Assignment - Write out the data exactly, every line included.

Records from a data collection
******

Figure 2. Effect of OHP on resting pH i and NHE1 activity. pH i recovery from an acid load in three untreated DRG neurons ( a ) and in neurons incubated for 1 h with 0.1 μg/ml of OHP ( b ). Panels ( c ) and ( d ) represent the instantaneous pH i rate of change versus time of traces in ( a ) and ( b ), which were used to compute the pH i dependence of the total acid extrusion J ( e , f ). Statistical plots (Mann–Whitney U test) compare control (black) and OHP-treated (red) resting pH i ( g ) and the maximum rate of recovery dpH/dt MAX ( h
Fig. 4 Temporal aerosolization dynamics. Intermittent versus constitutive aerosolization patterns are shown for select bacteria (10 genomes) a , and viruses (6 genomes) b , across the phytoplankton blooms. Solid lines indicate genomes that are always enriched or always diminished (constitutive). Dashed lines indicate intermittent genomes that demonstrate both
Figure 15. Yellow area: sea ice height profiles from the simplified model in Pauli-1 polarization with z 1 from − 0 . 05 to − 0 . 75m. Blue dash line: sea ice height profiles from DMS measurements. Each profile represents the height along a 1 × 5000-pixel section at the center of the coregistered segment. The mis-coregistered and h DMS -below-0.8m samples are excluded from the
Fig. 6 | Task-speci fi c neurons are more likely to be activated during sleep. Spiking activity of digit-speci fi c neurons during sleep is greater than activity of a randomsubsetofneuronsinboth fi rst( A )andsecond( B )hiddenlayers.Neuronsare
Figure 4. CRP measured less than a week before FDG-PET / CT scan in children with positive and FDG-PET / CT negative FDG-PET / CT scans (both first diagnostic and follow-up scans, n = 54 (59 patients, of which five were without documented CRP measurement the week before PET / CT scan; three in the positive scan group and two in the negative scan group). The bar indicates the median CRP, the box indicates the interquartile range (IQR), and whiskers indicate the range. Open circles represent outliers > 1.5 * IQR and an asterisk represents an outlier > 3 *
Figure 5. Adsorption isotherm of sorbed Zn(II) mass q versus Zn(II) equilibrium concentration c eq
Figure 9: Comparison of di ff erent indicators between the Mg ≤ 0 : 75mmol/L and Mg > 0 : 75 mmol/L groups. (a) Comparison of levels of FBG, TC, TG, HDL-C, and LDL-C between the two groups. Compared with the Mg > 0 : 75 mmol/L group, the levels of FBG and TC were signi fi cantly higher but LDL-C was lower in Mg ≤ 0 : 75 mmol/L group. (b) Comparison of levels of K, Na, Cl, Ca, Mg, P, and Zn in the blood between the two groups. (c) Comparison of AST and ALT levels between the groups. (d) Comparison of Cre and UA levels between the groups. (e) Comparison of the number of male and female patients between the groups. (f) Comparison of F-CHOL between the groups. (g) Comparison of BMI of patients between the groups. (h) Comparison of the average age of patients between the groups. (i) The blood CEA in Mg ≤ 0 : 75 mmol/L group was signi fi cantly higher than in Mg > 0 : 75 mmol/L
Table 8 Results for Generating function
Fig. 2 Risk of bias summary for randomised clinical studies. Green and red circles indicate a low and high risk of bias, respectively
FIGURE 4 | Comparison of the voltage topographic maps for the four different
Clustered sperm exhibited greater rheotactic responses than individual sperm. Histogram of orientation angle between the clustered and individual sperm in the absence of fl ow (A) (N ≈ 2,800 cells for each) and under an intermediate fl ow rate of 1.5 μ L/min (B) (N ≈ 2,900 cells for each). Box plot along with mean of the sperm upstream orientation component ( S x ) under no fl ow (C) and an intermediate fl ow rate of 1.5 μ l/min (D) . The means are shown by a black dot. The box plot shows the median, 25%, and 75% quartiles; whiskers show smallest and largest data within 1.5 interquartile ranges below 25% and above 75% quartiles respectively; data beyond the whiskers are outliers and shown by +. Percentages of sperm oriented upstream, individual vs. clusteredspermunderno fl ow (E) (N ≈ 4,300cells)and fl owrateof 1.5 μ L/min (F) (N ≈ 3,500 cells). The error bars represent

******

Answer -
Figure 2. Effect of OHP on resting pH i and NHE1 activity. pH i recovery from an acid load in three untreated DRG neurons ( a ) and in neurons incubated for 1 h with 0.1 μg/ml of OHP ( b ). Panels ( c ) and ( d ) represent the instantaneous pH i rate of change versus time of traces in ( a ) and ( b ), which were used to compute the pH i dependence of the total acid extrusion J ( e , f ). Statistical plots (Mann–Whitney U test) compare control (black) and OHP-treated (red) resting pH i ( g ) and the maximum rate of recovery dpH/dt MAX ( h
Fig. 4 Temporal aerosolization dynamics. Intermittent versus constitutive aerosolization patterns are shown for select bacteria (10 genomes) a , and viruses (6 genomes) b , across the phytoplankton blooms. Solid lines indicate genomes that are always enriched or always diminished (constitutive). Dashed lines indicate intermittent genomes that demonstrate both
Figure 15. Yellow area: sea ice height profiles from the simplified model in Pauli-1 polarization with z 1 from − 0 . 05 to − 0 . 75m. Blue dash line: sea ice height profiles from DMS measurements. Each profile represents the height along a 1 × 5000-pixel section at the center of the coregistered segment. The mis-coregistered and h DMS -below-0.8m samples are excluded from the
Fig. 6 | Task-speci fi c neurons are more likely to be activated during sleep. Spiking activity of digit-speci fi c neurons during sleep is greater than activity of a randomsubsetofneuronsinboth fi rst( A )andsecond( B )hiddenlayers.Neuronsare
Figure 4. CRP measured less than a week before FDG-PET / CT scan in children with positive and FDG-PET / CT negative FDG-PET / CT scans (both first diagnostic and follow-up scans, n = 54 (59 patients, of which five were without documented CRP measurement the week before PET / CT scan; three in the positive scan group and two in the negative scan group). The bar indicates the median CRP, the box indicates the interquartile range (IQR), and whiskers indicate the range. Open circles represent outliers > 1.5 * IQR and an asterisk represents an outlier > 3 *
Figure 5. Adsorption isotherm of sorbed Zn(II) mass q versus Zn(II) equilibrium concentration c eq
Figure 9: Comparison of di ff erent indicators between the Mg ≤ 0 : 75mmol/L and Mg > 0 : 75 mmol/L groups. (a) Comparison of levels of FBG, TC, TG, HDL-C, and LDL-C between the two groups. Compared with the Mg > 0 : 75 mmol/L group, the levels of FBG and TC were signi fi cantly higher but LDL-C was lower in Mg ≤ 0 : 75 mmol/L group. (b) Comparison of levels of K, Na, Cl, Ca, Mg, P, and Zn in the blood between the two groups. (c) Comparison of AST and ALT levels between the groups. (d) Comparison of Cre and UA levels between the groups. (e) Comparison of the number of male and female patients between the groups. (f) Comparison of F-CHOL between the groups. (g) Comparison of BMI of patients between the groups. (h) Comparison of the average age of patients between the groups. (i) The blood CEA in Mg ≤ 0 : 75 mmol/L group was signi fi cantly higher than in Mg > 0 : 75 mmol/L
Table 8 Results for Generating function
Fig. 2 Risk of bias summary for randomised clinical studies. Green and red circles indicate a low and high risk of bias, respectively
FIGURE 4 | Comparison of the voltage topographic maps for the four different
Clustered sperm exhibited greater rheotactic responses than individual sperm. Histogram of orientation angle between the clustered and individual sperm in the absence of fl ow (A) (N ≈ 2,800 cells for each) and under an intermediate fl ow rate of 1.5 μ L/min (B) (N ≈ 2,900 cells for each). Box plot along with mean of the sperm upstream orientation component ( S x ) under no fl ow (C) and an intermediate fl ow rate of 1.5 μ l/min (D) . The means are shown by a black dot. The box plot shows the median, 25%, and 75% quartiles; whiskers show smallest and largest data within 1.5 interquartile ranges below 25% and above 75% quartiles respectively; data beyond the whiskers are outliers and shown by +. Percentages of sperm oriented upstream, individual vs. clusteredspermunderno fl ow (E) (N ≈ 4,300cells)and fl owrateof 1.5 μ L/min (F) (N ≈ 3,500 cells). The error bars represent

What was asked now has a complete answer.